» **JOB ITEM**
The lines to copy are those in the records below that hold the word "Adhes".

━━━━━━━━━━━━━━━━

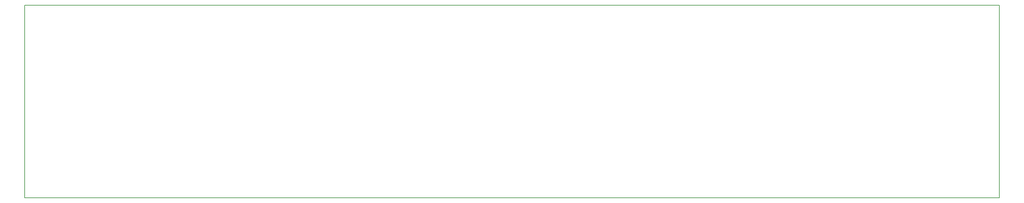
<source format=gbr>
G04 #@! TF.GenerationSoftware,KiCad,Pcbnew,(5.0.0-3-g5ebb6b6)*
G04 #@! TF.CreationDate,2018-09-12T20:08:54-07:00*
G04 #@! TF.ProjectId,iotkong,696F746B6F6E672E6B696361645F7063,rev?*
G04 #@! TF.SameCoordinates,Original*
G04 #@! TF.FileFunction,Profile,NP*
%FSLAX46Y46*%
G04 Gerber Fmt 4.6, Leading zero omitted, Abs format (unit mm)*
G04 Created by KiCad (PCBNEW (5.0.0-3-g5ebb6b6)) date Wednesday, September 12, 2018 at 08:08:54 PM*
%MOMM*%
%LPD*%
G01*
G04 APERTURE LIST*
%ADD10C,0.200000*%
G04 APERTURE END LIST*
D10*
X37084000Y-91440000D02*
X37084000Y-38506400D01*
X304800000Y-91440000D02*
X37084000Y-91440000D01*
X304800000Y-38506400D02*
X304800000Y-91440000D01*
X37084000Y-38506400D02*
X304800000Y-38506400D01*
M02*

</source>
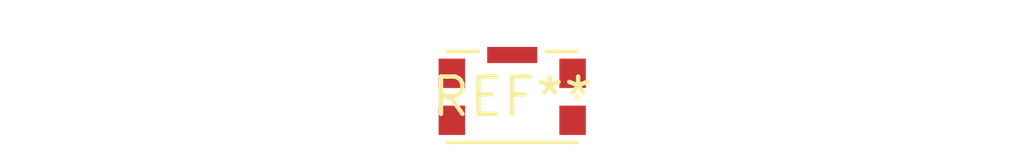
<source format=kicad_pcb>
(kicad_pcb (version 20240108) (generator pcbnew)

  (general
    (thickness 1.6)
  )

  (paper "A4")
  (layers
    (0 "F.Cu" signal)
    (31 "B.Cu" signal)
    (32 "B.Adhes" user "B.Adhesive")
    (33 "F.Adhes" user "F.Adhesive")
    (34 "B.Paste" user)
    (35 "F.Paste" user)
    (36 "B.SilkS" user "B.Silkscreen")
    (37 "F.SilkS" user "F.Silkscreen")
    (38 "B.Mask" user)
    (39 "F.Mask" user)
    (40 "Dwgs.User" user "User.Drawings")
    (41 "Cmts.User" user "User.Comments")
    (42 "Eco1.User" user "User.Eco1")
    (43 "Eco2.User" user "User.Eco2")
    (44 "Edge.Cuts" user)
    (45 "Margin" user)
    (46 "B.CrtYd" user "B.Courtyard")
    (47 "F.CrtYd" user "F.Courtyard")
    (48 "B.Fab" user)
    (49 "F.Fab" user)
    (50 "User.1" user)
    (51 "User.2" user)
    (52 "User.3" user)
    (53 "User.4" user)
    (54 "User.5" user)
    (55 "User.6" user)
    (56 "User.7" user)
    (57 "User.8" user)
    (58 "User.9" user)
  )

  (setup
    (pad_to_mask_clearance 0)
    (pcbplotparams
      (layerselection 0x00010fc_ffffffff)
      (plot_on_all_layers_selection 0x0000000_00000000)
      (disableapertmacros false)
      (usegerberextensions false)
      (usegerberattributes false)
      (usegerberadvancedattributes false)
      (creategerberjobfile false)
      (dashed_line_dash_ratio 12.000000)
      (dashed_line_gap_ratio 3.000000)
      (svgprecision 4)
      (plotframeref false)
      (viasonmask false)
      (mode 1)
      (useauxorigin false)
      (hpglpennumber 1)
      (hpglpenspeed 20)
      (hpglpendiameter 15.000000)
      (dxfpolygonmode false)
      (dxfimperialunits false)
      (dxfusepcbnewfont false)
      (psnegative false)
      (psa4output false)
      (plotreference false)
      (plotvalue false)
      (plotinvisibletext false)
      (sketchpadsonfab false)
      (subtractmaskfromsilk false)
      (outputformat 1)
      (mirror false)
      (drillshape 1)
      (scaleselection 1)
      (outputdirectory "")
    )
  )

  (net 0 "")

  (footprint "SW_Push_1P1T-SH_NO_CK_KMR2xxG" (layer "F.Cu") (at 0 0))

)

</source>
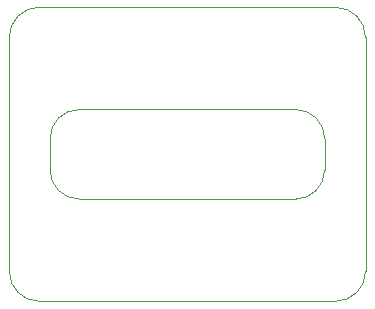
<source format=gm1>
G04 #@! TF.GenerationSoftware,KiCad,Pcbnew,(5.1.0)-1*
G04 #@! TF.CreationDate,2019-08-21T10:43:17-04:00*
G04 #@! TF.ProjectId,Front Plate,46726f6e-7420-4506-9c61-74652e6b6963,rev?*
G04 #@! TF.SameCoordinates,Original*
G04 #@! TF.FileFunction,Profile,NP*
%FSLAX46Y46*%
G04 Gerber Fmt 4.6, Leading zero omitted, Abs format (unit mm)*
G04 Created by KiCad (PCBNEW (5.1.0)-1) date 2019-08-21 10:43:17*
%MOMM*%
%LPD*%
G04 APERTURE LIST*
%ADD10C,0.050000*%
G04 APERTURE END LIST*
D10*
X145839470Y-66290000D02*
G75*
G02X143375000Y-63825530I0J2464470D01*
G01*
X166625000Y-63825530D02*
G75*
G02X164160530Y-66290000I-2464470J0D01*
G01*
X164160530Y-58705000D02*
G75*
G02X166625000Y-61169470I0J-2464470D01*
G01*
X143375000Y-61169470D02*
G75*
G02X145839470Y-58705000I2464470J0D01*
G01*
X166625000Y-61169470D02*
X166625000Y-63825530D01*
X143375000Y-63825530D02*
X143375000Y-61169470D01*
X145839470Y-66290000D02*
X164160530Y-66290000D01*
X145839470Y-58705000D02*
X164160530Y-58705000D01*
X170083100Y-52590000D02*
X170083100Y-72410000D01*
X142456900Y-50050000D02*
X167543100Y-50050000D01*
X139916900Y-71950000D02*
X139916900Y-52590000D01*
X142456900Y-50050000D02*
G75*
G03X139916900Y-52590000I0J-2540000D01*
G01*
X170083100Y-52590000D02*
G75*
G03X167543100Y-50050000I-2540000J0D01*
G01*
X167543100Y-74950000D02*
G75*
G03X170083100Y-72410000I0J2540000D01*
G01*
X139916900Y-72410000D02*
G75*
G03X142456900Y-74950000I2540000J0D01*
G01*
X139916900Y-72410000D02*
X139916900Y-71950000D01*
X167543100Y-74950000D02*
X142456900Y-74950000D01*
M02*

</source>
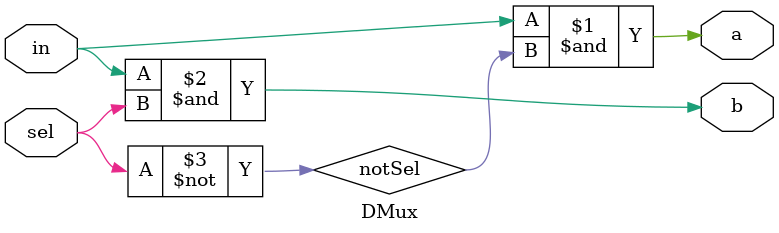
<source format=v>
`timescale 1ns / 1ps

module DMux (
    input   in  ,
    input   sel ,
    output  a   ,
    output  b   );

    wire notSel;

    not(notSel, sel);
    and(a, in, notSel);
    and(b, in, sel);
    
endmodule
</source>
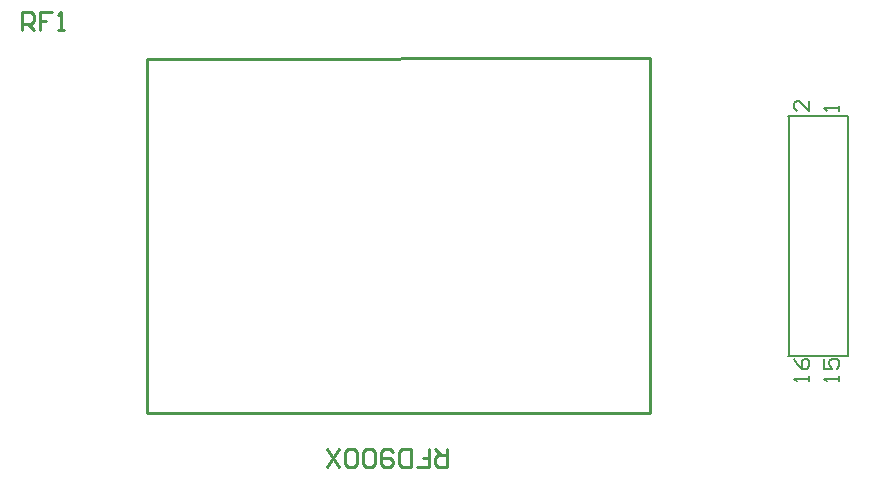
<source format=gto>
G04*
G04 #@! TF.GenerationSoftware,Altium Limited,Altium Designer,18.1.6 (161)*
G04*
G04 Layer_Color=65535*
%FSLAX25Y25*%
%MOIN*%
G70*
G01*
G75*
%ADD10C,0.01000*%
%ADD11C,0.00787*%
%ADD12C,0.00800*%
D10*
X2876Y52115D02*
X170374Y52294D01*
X2876Y-66084D02*
X170376D01*
Y52110D01*
X2876Y-66084D02*
Y52115D01*
X-38719Y61558D02*
Y67556D01*
X-35720D01*
X-34720Y66556D01*
Y64557D01*
X-35720Y63557D01*
X-38719D01*
X-36720D02*
X-34720Y61558D01*
X-28722Y67556D02*
X-32721D01*
Y64557D01*
X-30721D01*
X-32721D01*
Y61558D01*
X-26723D02*
X-24723D01*
X-25723D01*
Y67556D01*
X-26723Y66556D01*
X103004Y-78028D02*
Y-84026D01*
X100005D01*
X99005Y-83026D01*
Y-81027D01*
X100005Y-80027D01*
X103004D01*
X101005D02*
X99005Y-78028D01*
X93007Y-84026D02*
X97006D01*
Y-81027D01*
X95007D01*
X97006D01*
Y-78028D01*
X91008Y-84026D02*
Y-78028D01*
X88009D01*
X87009Y-79027D01*
Y-83026D01*
X88009Y-84026D01*
X91008D01*
X85010Y-79027D02*
X84010Y-78028D01*
X82011D01*
X81011Y-79027D01*
Y-83026D01*
X82011Y-84026D01*
X84010D01*
X85010Y-83026D01*
Y-82026D01*
X84010Y-81027D01*
X81011D01*
X79012Y-83026D02*
X78012Y-84026D01*
X76013D01*
X75013Y-83026D01*
Y-79027D01*
X76013Y-78028D01*
X78012D01*
X79012Y-79027D01*
Y-83026D01*
X73014D02*
X72014Y-84026D01*
X70015D01*
X69015Y-83026D01*
Y-79027D01*
X70015Y-78028D01*
X72014D01*
X73014Y-79027D01*
Y-83026D01*
X67016Y-84026D02*
X63017Y-78028D01*
Y-84026D02*
X67016Y-78028D01*
D11*
X216701Y-46947D02*
X236701D01*
X216701Y33053D02*
X236701D01*
Y-46947D02*
Y33053D01*
X216776Y-46947D02*
Y33053D01*
D12*
X233701Y34720D02*
Y36387D01*
Y35554D01*
X228702D01*
X229536Y34720D01*
X223701Y38053D02*
Y34720D01*
X220369Y38053D01*
X219535D01*
X218702Y37220D01*
Y35554D01*
X219535Y34720D01*
X233701Y-55445D02*
Y-53779D01*
Y-54612D01*
X228702D01*
X229536Y-55445D01*
X228702Y-47947D02*
Y-51280D01*
X231202D01*
X230368Y-49613D01*
Y-48780D01*
X231202Y-47947D01*
X232868D01*
X233701Y-48780D01*
Y-50446D01*
X232868Y-51280D01*
X223701Y-55445D02*
Y-53779D01*
Y-54612D01*
X218702D01*
X219535Y-55445D01*
X218702Y-47947D02*
X219535Y-49613D01*
X221202Y-51280D01*
X222868D01*
X223701Y-50446D01*
Y-48780D01*
X222868Y-47947D01*
X222035D01*
X221202Y-48780D01*
Y-51280D01*
M02*

</source>
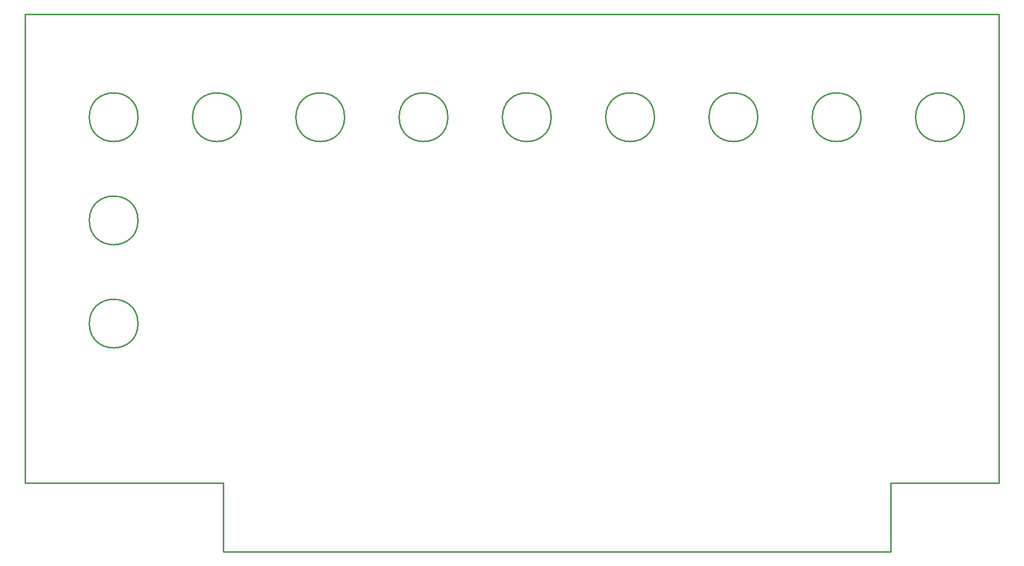
<source format=gko>
G04 Layer_Color=16711935*
%FSLAX25Y25*%
%MOIN*%
G70*
G01*
G75*
%ADD11C,0.01000*%
D11*
X1056500Y560000D02*
G03*
X1056500Y560000I-16500J0D01*
G01*
X1126500D02*
G03*
X1126500Y560000I-16500J0D01*
G01*
X986500D02*
G03*
X986500Y560000I-16500J0D01*
G01*
X846500D02*
G03*
X846500Y560000I-16500J0D01*
G01*
X1196500D02*
G03*
X1196500Y560000I-16500J0D01*
G01*
X916500D02*
G03*
X916500Y560000I-16500J0D01*
G01*
X706500Y490000D02*
G03*
X706500Y490000I-16500J0D01*
G01*
Y420000D02*
G03*
X706500Y420000I-16500J0D01*
G01*
X776500Y560000D02*
G03*
X776500Y560000I-16500J0D01*
G01*
X706500D02*
G03*
X706500Y560000I-16500J0D01*
G01*
X1266500D02*
G03*
X1266500Y560000I-16500J0D01*
G01*
X764323Y265173D02*
Y280772D01*
Y265173D02*
X1216677D01*
Y311968D01*
X764323Y280772D02*
Y311968D01*
X630000D02*
X764323D01*
X630000D02*
Y630000D01*
X1290000D01*
Y311968D02*
Y630000D01*
X1216677Y311968D02*
X1290000D01*
M02*

</source>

━━━━━━━━━━━━━━━━

» **COMPLETED EXERCISE**
    (32 "B.Adhes" user "B.Adhesive")
    (33 "F.Adhes" user "F.Adhesive")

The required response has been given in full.